= Data provided =
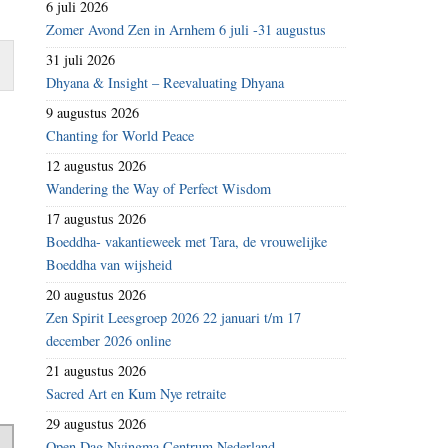
6 juli 2026
Zomer Avond Zen in Arnhem 6 juli -31 augustus
31 juli 2026
Dhyana & Insight – Reevaluating Dhyana
9 augustus 2026
Chanting for World Peace
12 augustus 2026
Wandering the Way of Perfect Wisdom
17 augustus 2026
Boeddha- vakantieweek met Tara, de vrouwelijke
Boeddha van wijsheid
20 augustus 2026
Zen Spirit Leesgroep 2026 22 januari t/m 17
december 2026 online
21 augustus 2026
Sacred Art en Kum Nye retraite
29 augustus 2026
Open Dag Nyingma Centrum Nederland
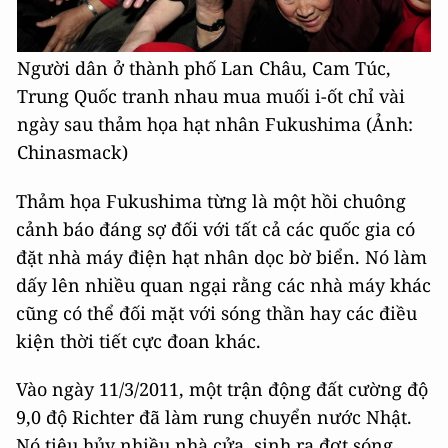
Người dân ở thành phố Lan Châu, Cam Túc,
Trung Quốc tranh nhau mua muối i-ốt chỉ vài
ngày sau thảm họa hạt nhân Fukushima (Ảnh:
Chinasmack)
Thảm họa Fukushima từng là một hồi chuông
cảnh báo đáng sợ đối với tất cả các quốc gia có
đặt nhà máy điện hạt nhân dọc bờ biển. Nó làm
dấy lên nhiều quan ngại rằng các nhà máy khác
cũng có thể đối mặt với sóng thần hay các điều
kiện thời tiết cực đoan khác.
Vào ngày 11/3/2011, một trận động đất cường độ
9,0 độ Richter đã làm rung chuyển nước Nhật.
Nó tiêu hủy nhiều nhà cửa, sinh ra đợt sóng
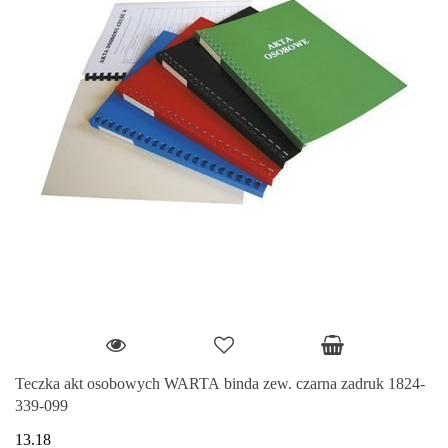
Teczka akt osobowych WARTA binda zew. czarna zadruk 1824-
339-099
13.18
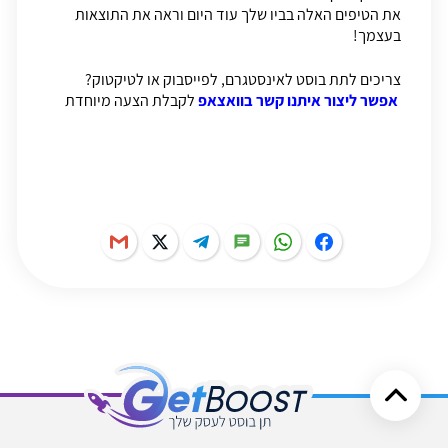
את הטיפים האלה בביו שלך עוד היום וראה את התוצאות
בעצמך!
צריכים לתת בוסט לאינסטגרם, לפייסבוק או לטיקטוק?
אפשר ליצור איתנו קשר בוואצאפ
לקבלת הצעה מיוחדת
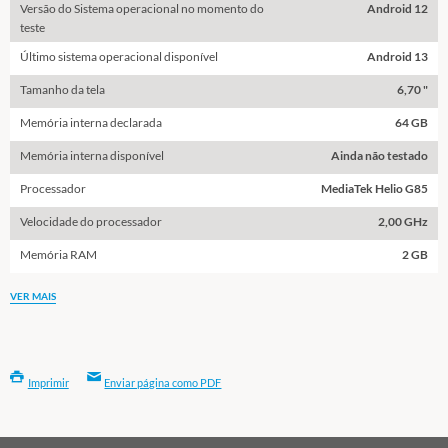
Versão do Sistema operacional no momento do
Android 12
teste
Último sistema operacional disponível
Android 13
Tamanho da tela
6,70 "
Memória interna declarada
64 GB
Memória interna disponível
Ainda não testado
Processador
MediaTek Helio G85
Velocidade do processador
2,00 GHz
Memória RAM
2 GB
VER MAIS
Imprimir
Enviar página como PDF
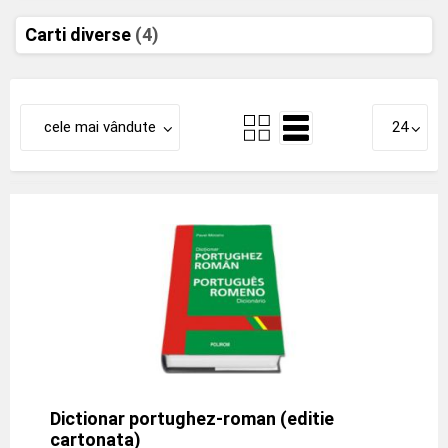
Carti diverse
(4)
cele mai vândute
24
Dictionar portughez-roman (editie
cartonata)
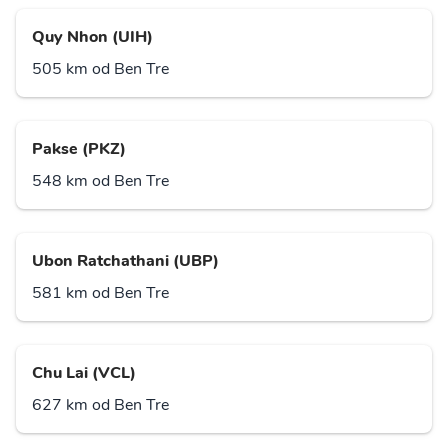
Quy Nhon (UIH)
505 km od Ben Tre
Pakse (PKZ)
548 km od Ben Tre
Ubon Ratchathani (UBP)
581 km od Ben Tre
Chu Lai (VCL)
627 km od Ben Tre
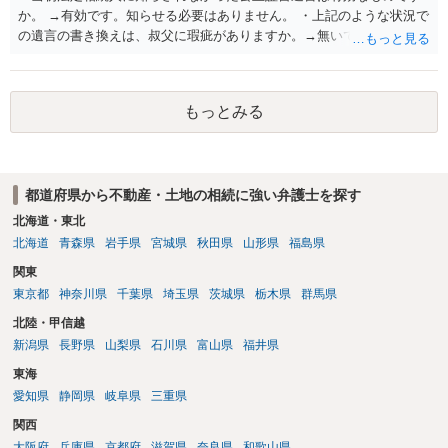
か。 →有効です。知らせる必要はありません。 ・上記のような状況で
の遺言の書き換えは、叔父に瑕疵がありますか。→無いです。 ・分割
する場合の比率は、現状で、客観的に見てどの程度が妥当と考えられ
ますか。 →本人が自由に決められますので、どこが妥当とは言えない
です。客観的な基準もありません。 ・できれば穏やかに、分割を拒否
もっとみる
することはできますか。 →分割を拒否するということは、遺産はいら
ないということでしょうか。遺言で、受取を指定されててもいらない
と拒否することはできます。理由を説明する必要はありません。
都道府県から不動産・土地の相続に強い弁護士を探す
北海道・東北
北海道
青森県
岩手県
宮城県
秋田県
山形県
福島県
関東
東京都
神奈川県
千葉県
埼玉県
茨城県
栃木県
群馬県
北陸・甲信越
新潟県
長野県
山梨県
石川県
富山県
福井県
東海
愛知県
静岡県
岐阜県
三重県
関西
大阪府
兵庫県
京都府
滋賀県
奈良県
和歌山県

= Assignment =
Convert the stretch from the line containing "Quy Nhon (UIH)" through the end of the records into a JSON list of strings, one string per line, skipping blank lines and leaving out the pictures.

= Result =
[
  "Quy Nhon (UIH)",
  "505 km od Ben Tre",
  "Pakse (PKZ)",
  "548 km od Ben Tre",
  "Ubon Ratchathani (UBP)",
  "581 km od Ben Tre",
  "Chu Lai (VCL)",
  "627 km od Ben Tre",
  "か。 →有効です。知らせる必要はありません。 ・上記のような状況で",
  "の遺言の書き換えは、叔父に瑕疵がありますか。→無いです。 ・分割",
  "する場合の比率は、現状で、客観的に見てどの程度が妥当と考えられ",
  "ますか。 →本人が自由に決められますので、どこが妥当とは言えない",
  "です。客観的な基準もありません。 ・できれば穏やかに、分割を拒否",
  "もっとみる",
  "することはできますか。 →分割を拒否するということは、遺産はいら",
  "ないということでしょうか。遺言で、受取を指定されててもいらない",
  "と拒否することはできます。理由を説明する必要はありません。",
  "都道府県から不動産・土地の相続に強い弁護士を探す",
  "北海道・東北",
  "北海道",
  "青森県",
  "岩手県",
  "宮城県",
  "秋田県",
  "山形県",
  "福島県",
  "関東",
  "東京都",
  "神奈川県",
  "千葉県",
  "埼玉県",
  "茨城県",
  "栃木県",
  "群馬県",
  "北陸・甲信越",
  "新潟県",
  "長野県",
  "山梨県",
  "石川県",
  "富山県",
  "福井県",
  "東海",
  "愛知県",
  "静岡県",
  "岐阜県",
  "三重県",
  "関西",
  "大阪府",
  "兵庫県",
  "京都府",
  "滋賀県",
  "奈良県",
  "和歌山県"
]